Like I said before, it started off as a throw away script, so it needs some clean up, but it’s usable now.  It needs to be more flexible, so that it can be used in other situations.  Right now, some of the queries are hard coded, which stinks.  I’m also planning on wrapping it in a python class, and making it more suitable to be a module.

You’re welcome to give it a try, it’s available on GitHub: https://github.com/technopoetic/weasl.  But here are a few of the high points:

This function hits the cores status action in the admin interface to get the list of cores.  This is the base of the multi-core query functionality.

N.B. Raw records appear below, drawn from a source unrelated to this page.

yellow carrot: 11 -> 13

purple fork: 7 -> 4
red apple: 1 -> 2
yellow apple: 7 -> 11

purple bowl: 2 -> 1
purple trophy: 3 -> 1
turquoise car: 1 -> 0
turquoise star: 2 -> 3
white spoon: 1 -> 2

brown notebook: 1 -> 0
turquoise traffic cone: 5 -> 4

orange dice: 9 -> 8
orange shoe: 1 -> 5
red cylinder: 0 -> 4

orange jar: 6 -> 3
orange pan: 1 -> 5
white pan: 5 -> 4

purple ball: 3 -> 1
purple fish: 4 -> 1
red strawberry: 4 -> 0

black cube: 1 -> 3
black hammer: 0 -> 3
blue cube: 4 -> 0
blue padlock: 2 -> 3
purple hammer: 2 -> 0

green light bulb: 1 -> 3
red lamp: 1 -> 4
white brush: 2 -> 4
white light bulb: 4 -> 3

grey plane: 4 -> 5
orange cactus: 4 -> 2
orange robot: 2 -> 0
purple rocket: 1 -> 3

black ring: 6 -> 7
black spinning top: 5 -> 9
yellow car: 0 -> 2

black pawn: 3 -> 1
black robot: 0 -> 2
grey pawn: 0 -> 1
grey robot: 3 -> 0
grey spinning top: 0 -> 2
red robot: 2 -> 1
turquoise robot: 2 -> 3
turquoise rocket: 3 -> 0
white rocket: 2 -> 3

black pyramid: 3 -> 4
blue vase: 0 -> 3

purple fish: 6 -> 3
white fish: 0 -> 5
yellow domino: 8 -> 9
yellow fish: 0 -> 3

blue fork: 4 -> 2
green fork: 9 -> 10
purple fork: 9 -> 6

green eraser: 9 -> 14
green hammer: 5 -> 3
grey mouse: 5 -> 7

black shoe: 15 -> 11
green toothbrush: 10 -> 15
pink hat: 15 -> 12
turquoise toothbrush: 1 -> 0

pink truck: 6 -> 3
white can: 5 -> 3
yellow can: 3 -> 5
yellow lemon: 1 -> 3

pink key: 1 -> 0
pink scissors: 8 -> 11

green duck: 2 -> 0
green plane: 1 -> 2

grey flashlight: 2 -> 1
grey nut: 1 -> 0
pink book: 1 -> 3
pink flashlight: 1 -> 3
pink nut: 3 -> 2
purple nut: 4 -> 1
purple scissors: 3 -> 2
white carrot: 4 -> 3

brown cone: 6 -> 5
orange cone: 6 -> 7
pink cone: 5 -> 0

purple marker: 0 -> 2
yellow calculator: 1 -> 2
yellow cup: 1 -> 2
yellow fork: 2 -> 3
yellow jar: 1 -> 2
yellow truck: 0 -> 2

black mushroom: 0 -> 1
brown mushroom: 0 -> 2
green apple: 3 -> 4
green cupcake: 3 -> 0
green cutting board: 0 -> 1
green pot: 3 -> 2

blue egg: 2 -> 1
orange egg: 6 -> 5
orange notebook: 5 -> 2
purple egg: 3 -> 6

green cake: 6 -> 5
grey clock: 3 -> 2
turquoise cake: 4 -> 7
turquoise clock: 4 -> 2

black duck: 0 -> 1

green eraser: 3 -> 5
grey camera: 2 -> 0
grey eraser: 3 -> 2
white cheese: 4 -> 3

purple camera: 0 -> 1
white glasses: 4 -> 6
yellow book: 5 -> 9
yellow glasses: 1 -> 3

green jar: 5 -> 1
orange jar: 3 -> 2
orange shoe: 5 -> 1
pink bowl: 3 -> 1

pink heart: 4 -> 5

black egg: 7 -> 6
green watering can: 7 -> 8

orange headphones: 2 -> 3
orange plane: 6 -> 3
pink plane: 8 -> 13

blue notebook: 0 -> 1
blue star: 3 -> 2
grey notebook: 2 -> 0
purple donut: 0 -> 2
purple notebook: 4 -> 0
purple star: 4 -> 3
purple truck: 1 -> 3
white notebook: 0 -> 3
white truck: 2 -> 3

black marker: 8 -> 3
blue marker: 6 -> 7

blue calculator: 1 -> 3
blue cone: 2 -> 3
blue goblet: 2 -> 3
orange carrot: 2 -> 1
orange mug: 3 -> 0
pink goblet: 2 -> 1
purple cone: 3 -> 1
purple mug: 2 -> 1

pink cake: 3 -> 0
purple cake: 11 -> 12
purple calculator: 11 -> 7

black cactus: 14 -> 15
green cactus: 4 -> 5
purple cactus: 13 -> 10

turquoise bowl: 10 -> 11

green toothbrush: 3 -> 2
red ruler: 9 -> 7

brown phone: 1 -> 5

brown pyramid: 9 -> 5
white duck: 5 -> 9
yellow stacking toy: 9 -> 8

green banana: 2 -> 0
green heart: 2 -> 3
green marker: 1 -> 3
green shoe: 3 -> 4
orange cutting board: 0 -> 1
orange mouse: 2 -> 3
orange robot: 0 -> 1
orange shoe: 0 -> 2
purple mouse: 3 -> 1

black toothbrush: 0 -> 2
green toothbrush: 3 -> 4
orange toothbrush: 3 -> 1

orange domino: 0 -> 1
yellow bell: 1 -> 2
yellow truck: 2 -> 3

# Gets all cores for the solr installation by parsing the list of 
# cores in the admin interface
def get_cores_list(): 
  admin_url = Config.get("Solr server", "master_host") + "/solr/admin/cores?action=STATUS"
  cores_list = [] 
  tree = ET.parse(urllib2.urlopen(admin_url)) 
  root = tree.getroot() 
  status = root.find(".//lst[@name='status']") 
  for child in status: 
    cores_list.append(child.get('name')) 
  return cores_list

Once we have the list of cores, we can do stuff with them.  Here’s the function to execute a query across all of the cores.

# Execute a query across all cores. 
def query_multi_core(query): 
  cores = get_cores_list() 
  results = [] 
  numResults = 0 
  for core in cores: 
    url_string = Config.get("Solr server", "master_host") + '/solr/{0}/select/?q={1}'.format(core, query)
    try: 
      tree = ET.parse(urllib2.urlopen(url_string)) 
      rootElem = tree.getroot().find('result') 
      print "\n" + core + ": " + url_string 
      print "Results: " + rootElem.attrib.get('numFound') 
      numResults += int(rootElem.attrib.get('numFound')) 
    except urllib2.HTTPError: 
      print "Error connecting to core: {0}".format(core) 
  print "Total Results across all cores: " + str(numResults)

Right now it’s a command line script, but I plan to wrap it in a python class, in order to make it an actual module.